This week Just Asia begins with Thailand, where 181 ethnic minority refugees and asylum seekers, most with UN refugee status, were arrested on August 28. Including some 50 children, the detainees are mostly from the Montagnard population in Vietnam and Cambodia. The arresting officials showed little knowledge about refugees, or government obligations to protect them. Human Rights Watch and other groups are calling for their immediate release.
Next, in Burma, two Reuters journalists have been sentenced to seven years imprisonment for violating a state secrets act while investigating a massacre against the Rohingya minority. Wa Lone and Kyaw Soe Oo, Burmese nationals, were arrested in December 2017 while carrying official documents given to them by police officers. This sentence is a crushing blow to press freedom in Burma, as well as a setback for democracy.
In Indonesia, a Chinese Buddhist woman has been convicted of blasphemy and sentenced to one year and eight-months imprisonment on August 21, for complaining about the volume of the azaan, the Muslim call to prayer. Mrs. Meliana’s defence petitions, witness testimony, and all other evidence presented by her lawyer were ignored by the judges. There are calls for the judgment to be reviewed by the Supreme Court.
Moving to Nepal, a 30-year-old man died in police custody, after police refused to give him medication and delayed taking him to the hospital. Ram Manohar Yadav was arrested on August 23, and since then was not given his hypertension medication. Only after he collapsed on August 30, did the police take him to the hospital, where doctors recommended he be taken to Kathmandu and admitted in the ICU. The police finally took him to Kathmandu on August 31, but Yadav was declared dead on arrival at the hospital.
A student was arrested in India’s southern state of Tamil Nadu for calling the ruling Bharatiya Janata Party (BJP) “fascist”. Twenty-two-year-old Sofia Lois raised her fist and said, ‘down with BJP’s fascist government’ when she saw BJP politician Tamilisai Soundararajan on Monday at the Tuticorin airport. Feeling ‘threatened’, Soundararajan filed a police complaint.
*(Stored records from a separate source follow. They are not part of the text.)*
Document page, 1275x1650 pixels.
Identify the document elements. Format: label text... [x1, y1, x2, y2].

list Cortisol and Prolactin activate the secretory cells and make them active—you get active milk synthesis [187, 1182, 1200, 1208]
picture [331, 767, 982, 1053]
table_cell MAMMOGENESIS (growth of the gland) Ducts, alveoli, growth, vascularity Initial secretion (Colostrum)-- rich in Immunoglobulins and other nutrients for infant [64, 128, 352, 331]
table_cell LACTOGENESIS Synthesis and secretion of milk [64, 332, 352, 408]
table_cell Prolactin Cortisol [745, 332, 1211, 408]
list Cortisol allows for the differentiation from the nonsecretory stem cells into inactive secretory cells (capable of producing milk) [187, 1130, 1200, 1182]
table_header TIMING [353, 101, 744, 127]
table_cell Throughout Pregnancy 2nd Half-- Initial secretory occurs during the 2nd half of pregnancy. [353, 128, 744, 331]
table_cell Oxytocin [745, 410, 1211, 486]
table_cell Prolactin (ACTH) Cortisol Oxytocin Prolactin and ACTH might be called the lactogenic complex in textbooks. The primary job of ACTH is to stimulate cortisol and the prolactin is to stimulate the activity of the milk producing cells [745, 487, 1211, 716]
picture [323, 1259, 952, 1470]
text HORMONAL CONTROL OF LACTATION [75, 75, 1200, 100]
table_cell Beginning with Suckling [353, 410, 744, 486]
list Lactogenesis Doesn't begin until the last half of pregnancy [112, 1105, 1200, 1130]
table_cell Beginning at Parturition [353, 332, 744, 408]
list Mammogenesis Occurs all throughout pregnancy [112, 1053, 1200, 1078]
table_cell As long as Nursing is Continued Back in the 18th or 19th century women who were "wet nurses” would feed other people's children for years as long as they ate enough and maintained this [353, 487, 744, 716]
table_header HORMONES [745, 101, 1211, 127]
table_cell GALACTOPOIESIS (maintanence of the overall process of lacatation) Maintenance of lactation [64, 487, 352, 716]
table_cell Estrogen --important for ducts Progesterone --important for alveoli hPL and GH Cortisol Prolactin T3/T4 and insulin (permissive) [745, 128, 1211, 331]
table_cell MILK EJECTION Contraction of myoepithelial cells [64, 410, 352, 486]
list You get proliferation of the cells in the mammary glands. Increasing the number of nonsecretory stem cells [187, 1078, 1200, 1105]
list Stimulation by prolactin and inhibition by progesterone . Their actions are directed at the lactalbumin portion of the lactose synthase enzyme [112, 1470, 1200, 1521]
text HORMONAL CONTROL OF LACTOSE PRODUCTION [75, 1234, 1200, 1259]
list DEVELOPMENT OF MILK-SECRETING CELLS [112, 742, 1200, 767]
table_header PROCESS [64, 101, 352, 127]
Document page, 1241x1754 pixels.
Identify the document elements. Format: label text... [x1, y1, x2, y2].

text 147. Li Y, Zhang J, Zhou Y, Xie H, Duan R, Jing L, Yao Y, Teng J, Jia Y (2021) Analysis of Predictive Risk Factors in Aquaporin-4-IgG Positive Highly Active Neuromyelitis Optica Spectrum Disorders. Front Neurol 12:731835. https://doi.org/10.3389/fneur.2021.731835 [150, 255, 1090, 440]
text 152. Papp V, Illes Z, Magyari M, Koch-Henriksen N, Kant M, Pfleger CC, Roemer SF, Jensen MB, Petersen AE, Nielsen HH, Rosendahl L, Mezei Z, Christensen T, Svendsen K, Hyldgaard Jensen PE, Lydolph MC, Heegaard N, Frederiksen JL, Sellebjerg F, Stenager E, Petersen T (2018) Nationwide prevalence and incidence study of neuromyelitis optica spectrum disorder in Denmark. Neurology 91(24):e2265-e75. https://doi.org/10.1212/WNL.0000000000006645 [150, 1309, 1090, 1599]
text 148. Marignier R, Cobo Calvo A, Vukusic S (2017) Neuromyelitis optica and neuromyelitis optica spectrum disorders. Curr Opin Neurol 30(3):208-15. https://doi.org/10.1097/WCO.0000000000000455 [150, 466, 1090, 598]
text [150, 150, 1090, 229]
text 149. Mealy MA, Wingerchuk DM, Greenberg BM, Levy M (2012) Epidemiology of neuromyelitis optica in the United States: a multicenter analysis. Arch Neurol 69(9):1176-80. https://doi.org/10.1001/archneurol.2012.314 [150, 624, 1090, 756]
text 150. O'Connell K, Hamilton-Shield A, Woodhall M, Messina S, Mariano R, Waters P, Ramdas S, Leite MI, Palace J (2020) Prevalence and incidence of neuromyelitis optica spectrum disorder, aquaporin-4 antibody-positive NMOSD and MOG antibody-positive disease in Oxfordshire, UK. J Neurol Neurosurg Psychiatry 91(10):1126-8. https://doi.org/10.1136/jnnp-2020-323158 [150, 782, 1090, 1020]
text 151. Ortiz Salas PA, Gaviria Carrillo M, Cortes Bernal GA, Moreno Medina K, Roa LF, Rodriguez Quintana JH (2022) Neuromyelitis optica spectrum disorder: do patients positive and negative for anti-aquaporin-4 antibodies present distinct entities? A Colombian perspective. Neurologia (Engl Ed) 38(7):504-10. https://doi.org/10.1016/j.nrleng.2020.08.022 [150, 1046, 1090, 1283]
In Malaysia, two women convicted of attempting to have lesbian sex in a car have been caned in a religious court. The Muslim women, aged 22 and 32, were each caned six times in the Sharia High Court in the state of Terengganu. Human rights activists reacted with outrage.
Malaysia is known to be a moderate Muslim-majority country, but has seen rising religious sentiment in recent years.